= 1912 Manchester South by-election =

UK parliamentary by-election

The 1912 Manchester South by-election was a Parliamentary by-election held on 5 March 1912. The constituency returned one Member of Parliament (MP) to the House of Commons of the United Kingdom, elected by the first past the post voting system.

==Vacancy==
The Liberal MP for Manchester South, Sir Arthur Haworth was appointed a Lord Commissioner of the Treasury. In keeping with the times he was required to seek re-election in a by-election.

==Electoral history==
Haworth had gained the seat from the Conservatives at the 1906 general election, and held it since. The previous General Election in December 1910 saw Haworth returned unopposed. The last contested election was the previous General Election;

Arthur Haworth

15 January 1910 general election: Manchester South
| Party |  | Candidate | Votes | % | ±% |
|---|---|---|---|---|---|
|  | Liberal | Arthur Haworth | 8,121 | 58.9 | −9.1 |
|  | Conservative | Charles Ward-Jackson | 5,669 | 41.1 | +9.1 |
| Majority |  |  | 2,452 | 17.8 | −18.2 |
| Turnout |  |  | 13,790 | 88.4 | +5.6 |
|  | Liberal hold |  | Swing | -9.1 |  |

==Candidates==
The Liberal candidate, 47-year-old Arthur Haworth was a Manchester businessman fully established in the community. Haworth again faced just one opponent, the Conservative Philip Glazebrook. Thirty-two-year-old Glazebrook was a Captain in the Cheshire Yeomanry and also involved in business in Manchester. He had not stood for parliament before, though in December 1910 he was chosen as Conservative candidate to contest the constituency of Manchester South at the general election. However, due to an error by his election agent, he arrived at Manchester Town Hall six minutes after nominations had closed, resulting in the unopposed election of Haworth.

==Campaign==
Polling day was set for 5 March. A vigorous campaign was held, with the main issues being woman suffrage with the Parliamentary Franchise (Women) Bill soon to be debated, Irish Home Rule (the Third Home Rule Bill was currently being debated in parliament) and National Insurance, which had been introduced by the Liberal Government the year before.

==Result==
The Conservatives gained the seat from the Liberals. The details below, with percentage changes are a change from January 1910.

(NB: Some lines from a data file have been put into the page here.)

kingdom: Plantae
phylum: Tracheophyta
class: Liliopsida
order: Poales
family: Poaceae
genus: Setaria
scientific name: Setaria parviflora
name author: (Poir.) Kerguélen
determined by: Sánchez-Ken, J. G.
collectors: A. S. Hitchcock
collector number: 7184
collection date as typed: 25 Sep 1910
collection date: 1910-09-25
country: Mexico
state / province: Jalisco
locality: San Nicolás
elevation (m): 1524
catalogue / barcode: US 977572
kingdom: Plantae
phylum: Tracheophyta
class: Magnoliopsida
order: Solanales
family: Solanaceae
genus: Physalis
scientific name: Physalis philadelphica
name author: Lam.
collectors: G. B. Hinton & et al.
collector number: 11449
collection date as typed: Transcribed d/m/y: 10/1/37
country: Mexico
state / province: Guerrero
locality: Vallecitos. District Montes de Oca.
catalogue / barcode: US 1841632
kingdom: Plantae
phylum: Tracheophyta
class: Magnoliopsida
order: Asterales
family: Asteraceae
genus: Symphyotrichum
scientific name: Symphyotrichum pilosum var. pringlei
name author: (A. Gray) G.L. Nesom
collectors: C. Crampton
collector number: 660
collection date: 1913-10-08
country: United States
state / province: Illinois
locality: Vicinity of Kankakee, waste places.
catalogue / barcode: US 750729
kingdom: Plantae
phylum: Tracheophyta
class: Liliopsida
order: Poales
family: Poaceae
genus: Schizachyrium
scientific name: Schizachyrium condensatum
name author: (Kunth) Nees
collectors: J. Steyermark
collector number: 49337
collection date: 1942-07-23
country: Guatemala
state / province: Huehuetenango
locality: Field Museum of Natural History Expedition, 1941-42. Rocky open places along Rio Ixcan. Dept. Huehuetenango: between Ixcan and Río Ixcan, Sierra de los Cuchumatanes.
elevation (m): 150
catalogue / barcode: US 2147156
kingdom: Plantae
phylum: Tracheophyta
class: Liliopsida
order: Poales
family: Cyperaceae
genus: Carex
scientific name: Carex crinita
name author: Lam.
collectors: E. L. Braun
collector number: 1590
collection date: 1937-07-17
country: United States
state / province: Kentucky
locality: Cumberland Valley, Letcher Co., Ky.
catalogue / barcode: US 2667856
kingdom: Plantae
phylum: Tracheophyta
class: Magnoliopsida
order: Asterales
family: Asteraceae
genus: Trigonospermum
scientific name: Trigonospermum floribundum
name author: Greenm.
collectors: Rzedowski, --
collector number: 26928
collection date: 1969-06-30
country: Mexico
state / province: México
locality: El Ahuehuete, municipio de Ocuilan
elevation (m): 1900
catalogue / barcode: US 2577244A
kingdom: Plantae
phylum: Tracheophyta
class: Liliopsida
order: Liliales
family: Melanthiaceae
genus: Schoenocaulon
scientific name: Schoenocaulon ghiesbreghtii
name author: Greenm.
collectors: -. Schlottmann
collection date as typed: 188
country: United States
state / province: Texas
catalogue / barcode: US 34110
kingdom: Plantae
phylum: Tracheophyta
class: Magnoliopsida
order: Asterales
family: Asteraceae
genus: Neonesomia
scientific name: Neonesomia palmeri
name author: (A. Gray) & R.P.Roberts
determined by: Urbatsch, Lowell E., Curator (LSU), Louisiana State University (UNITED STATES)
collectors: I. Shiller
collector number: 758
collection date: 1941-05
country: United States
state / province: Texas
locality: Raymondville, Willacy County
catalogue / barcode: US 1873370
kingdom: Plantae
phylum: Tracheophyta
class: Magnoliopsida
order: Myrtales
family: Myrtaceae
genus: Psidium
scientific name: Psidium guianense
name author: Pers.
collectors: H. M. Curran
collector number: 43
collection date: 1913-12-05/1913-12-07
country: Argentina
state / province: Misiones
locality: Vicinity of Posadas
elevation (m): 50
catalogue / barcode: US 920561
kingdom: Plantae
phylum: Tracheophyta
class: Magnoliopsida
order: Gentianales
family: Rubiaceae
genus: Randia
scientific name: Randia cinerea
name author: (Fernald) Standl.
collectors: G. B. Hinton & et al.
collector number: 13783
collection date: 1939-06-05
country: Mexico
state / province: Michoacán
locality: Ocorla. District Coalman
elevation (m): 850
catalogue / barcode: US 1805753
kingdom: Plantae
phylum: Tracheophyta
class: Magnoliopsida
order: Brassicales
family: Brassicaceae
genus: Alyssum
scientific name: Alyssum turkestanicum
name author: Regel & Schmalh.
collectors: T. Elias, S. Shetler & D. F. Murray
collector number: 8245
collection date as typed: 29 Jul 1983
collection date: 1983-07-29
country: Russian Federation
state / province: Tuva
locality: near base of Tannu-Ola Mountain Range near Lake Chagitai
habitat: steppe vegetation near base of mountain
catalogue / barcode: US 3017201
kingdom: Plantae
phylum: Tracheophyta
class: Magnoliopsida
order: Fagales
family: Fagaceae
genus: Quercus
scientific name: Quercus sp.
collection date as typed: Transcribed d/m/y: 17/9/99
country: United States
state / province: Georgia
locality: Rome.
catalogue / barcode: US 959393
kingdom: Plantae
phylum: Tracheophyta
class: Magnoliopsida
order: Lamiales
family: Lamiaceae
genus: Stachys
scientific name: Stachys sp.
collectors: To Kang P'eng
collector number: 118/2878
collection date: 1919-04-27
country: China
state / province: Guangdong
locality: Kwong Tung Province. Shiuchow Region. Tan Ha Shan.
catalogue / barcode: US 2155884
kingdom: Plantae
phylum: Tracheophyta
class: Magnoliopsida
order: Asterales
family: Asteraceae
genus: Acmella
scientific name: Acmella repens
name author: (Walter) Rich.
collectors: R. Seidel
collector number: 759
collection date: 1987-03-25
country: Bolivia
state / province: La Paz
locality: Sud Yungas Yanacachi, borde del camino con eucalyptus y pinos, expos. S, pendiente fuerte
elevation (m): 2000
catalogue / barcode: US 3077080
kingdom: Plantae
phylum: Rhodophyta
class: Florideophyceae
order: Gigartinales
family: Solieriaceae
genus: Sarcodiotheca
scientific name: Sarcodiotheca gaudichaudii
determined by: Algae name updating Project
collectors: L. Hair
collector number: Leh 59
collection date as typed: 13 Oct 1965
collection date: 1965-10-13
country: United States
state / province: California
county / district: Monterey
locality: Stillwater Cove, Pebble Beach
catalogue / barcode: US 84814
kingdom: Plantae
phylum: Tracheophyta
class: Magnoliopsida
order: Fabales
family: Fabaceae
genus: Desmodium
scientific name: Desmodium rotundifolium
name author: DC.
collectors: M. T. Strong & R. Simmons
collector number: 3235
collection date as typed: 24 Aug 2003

By-Election 1912: Manchester South Electorate 16,105
| Party |  | Candidate | Votes | % | ±% |
|---|---|---|---|---|---|
|  | Conservative | Philip Glazebrook | 7,051 | 52.1 | +11.0 |
|  | Liberal | Arthur Haworth | 6,472 | 47.9 | −11.0 |
| Majority |  |  | 579 | 4.2 | N/A |
| Turnout |  |  | 13,523 | 84.0 | −4.4 |
|  | Conservative gain from Liberal |  | Swing | +11.0 |  |

==Aftermath==
In parliament, Glazebrook recorded his vote against the Parliamentary Franchise (Women) Bill.
A General Election was due to take place by the end of 1915. By the autumn of 1914, the following candidates had been adopted to contest that election. Unionist Party: Philip Glazebrook, Liberal Party: Sir Arthur Haworth. Due to the outbreak of war, the election never took place. In early 1918 Philip Glazebrook was killed in action. Unionist, Robert Burdon Stoker was returned unopposed in the following by-election. At the 1918 general election, Haworth was Liberal candidate for Manchester Exchange but failed to make a return to parliament.